■ **Document section**
=-=-=
Posted by: Monte Jackel | Mar 28, 2013 8:51:47 AM

Jackel raises a good point or two above.

Treasury's authority to issue regulations subjecting related party allocations within partnerships to section 482 aside, IRS personnel in the field in the early 2000s often issued FPAAs that invoked section 482 as a ground (among others) for invalidating partnership allocations in Son-of-BOSS and DAD shelters. It is pretty easy to find FPAAs submitted in public federal court filings that bear out this observation. More recently, the section 482 approach seems to have waned.

So let me ask.

Why have the international gnomes at IRS monopolized section 482? Back in the day, section 482 applied to domestic transactions as well. It is true that IRS Chief Counsel lawyers often get their heads handed to them by the Tax Court in cross-border section 482 cases, but that is no reason for the IRS to neglect section 482 in other contexts, including partnership allocations.

As between the two statutes, what does section 482 give the IRS from the standpoint of regulating abusive partnership allocations that section 704 does not? On its face, and historically, section 482 is a far more expansive legislative grant of authority to the IRS than section 704.

Within the community of tax practitioners, public and private, who has an interest in exalting section 704 over section 482 as the predominant IRS tool for combating abusive intra-partnership allocations among related parties? Who oversaw the drafting of the section 704 regulations 20-25 years ago? Who has parlayed that experience into a lucrative partnership taxation practice, not to mention a widely read partnership taxation treatise?

Finally, are Treasury and the IRS the victims of regulatory capture?
=-=-=
■ **Task instructions**
[a] Translate the sentence "More recently, the section 482 approach seems to have waned." from the comment on section 482 into Spanish.
[b] From the comment on section 482, output the passage that opens with the words "Why have the" and ends after the words "including partnership allocations.".

[Stored items]
=-=-=
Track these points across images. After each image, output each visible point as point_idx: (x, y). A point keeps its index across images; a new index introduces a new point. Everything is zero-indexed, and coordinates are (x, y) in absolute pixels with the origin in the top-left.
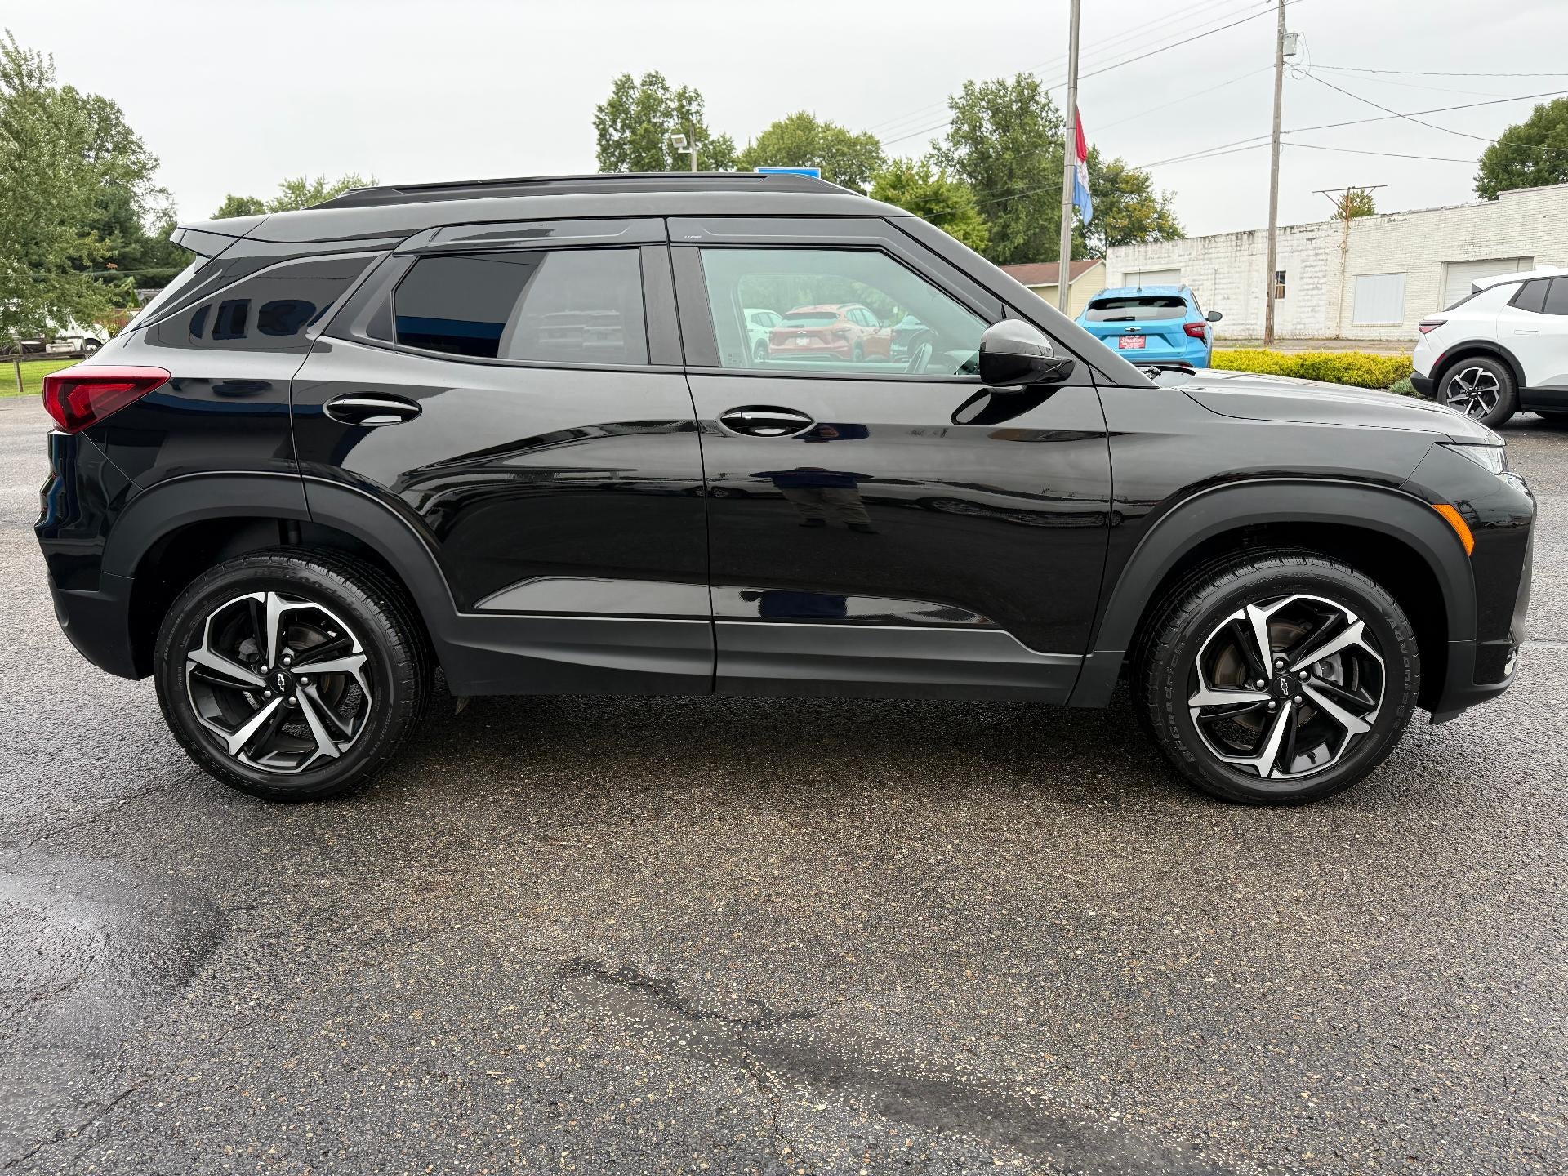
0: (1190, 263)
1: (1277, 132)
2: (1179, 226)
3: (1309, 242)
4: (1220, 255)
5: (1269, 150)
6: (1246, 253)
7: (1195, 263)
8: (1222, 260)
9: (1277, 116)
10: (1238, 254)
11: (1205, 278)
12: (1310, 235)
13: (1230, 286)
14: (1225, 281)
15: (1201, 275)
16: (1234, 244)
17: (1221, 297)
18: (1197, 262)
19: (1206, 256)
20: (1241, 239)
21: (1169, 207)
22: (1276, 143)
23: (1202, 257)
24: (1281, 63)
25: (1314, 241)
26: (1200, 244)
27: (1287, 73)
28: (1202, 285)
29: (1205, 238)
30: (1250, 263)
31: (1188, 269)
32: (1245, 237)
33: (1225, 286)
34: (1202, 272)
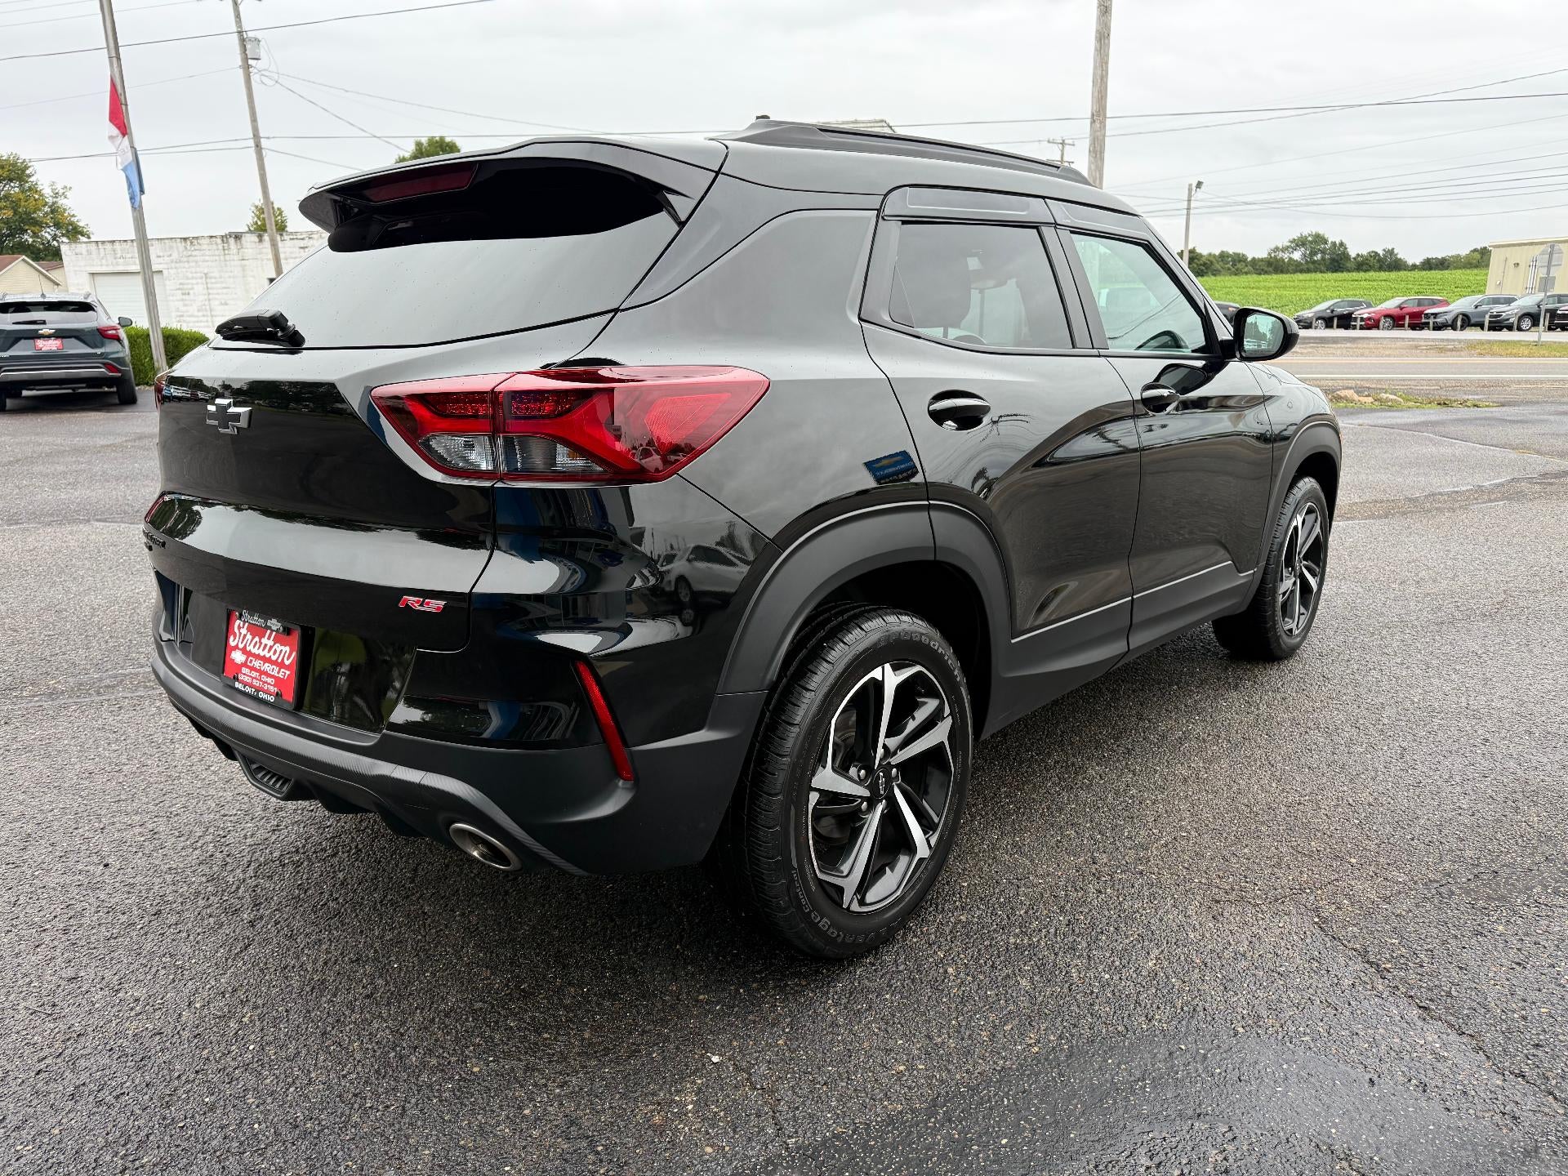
0: (173, 265)
1: (256, 137)
2: (81, 224)
3: (302, 250)
4: (207, 258)
5: (252, 152)
6: (236, 258)
7: (177, 265)
8: (209, 263)
9: (254, 120)
10: (227, 257)
11: (194, 281)
12: (302, 243)
13: (225, 291)
14: (219, 285)
15: (188, 278)
16: (220, 247)
17: (217, 302)
18: (182, 264)
19: (191, 258)
20: (227, 242)
21: (61, 201)
22: (258, 147)
23: (185, 259)
24: (246, 67)
25: (307, 250)
26: (181, 245)
27: (255, 78)
28: (192, 289)
29: (185, 239)
30: (243, 268)
31: (171, 271)
32: (232, 241)
33: (220, 291)
34: (190, 275)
=-=-=
■ **Responses per task**
[a] Más recientemente, el enfoque de la sección 482 parece haber perdido fuerza.

[b]
Why have the international gnomes at IRS monopolized section 482? Back in the day, section 482 applied to domestic transactions as well. It is true that IRS Chief Counsel lawyers often get their heads handed to them by the Tax Court in cross-border section 482 cases, but that is no reason for the IRS to neglect section 482 in other contexts, including partnership allocations.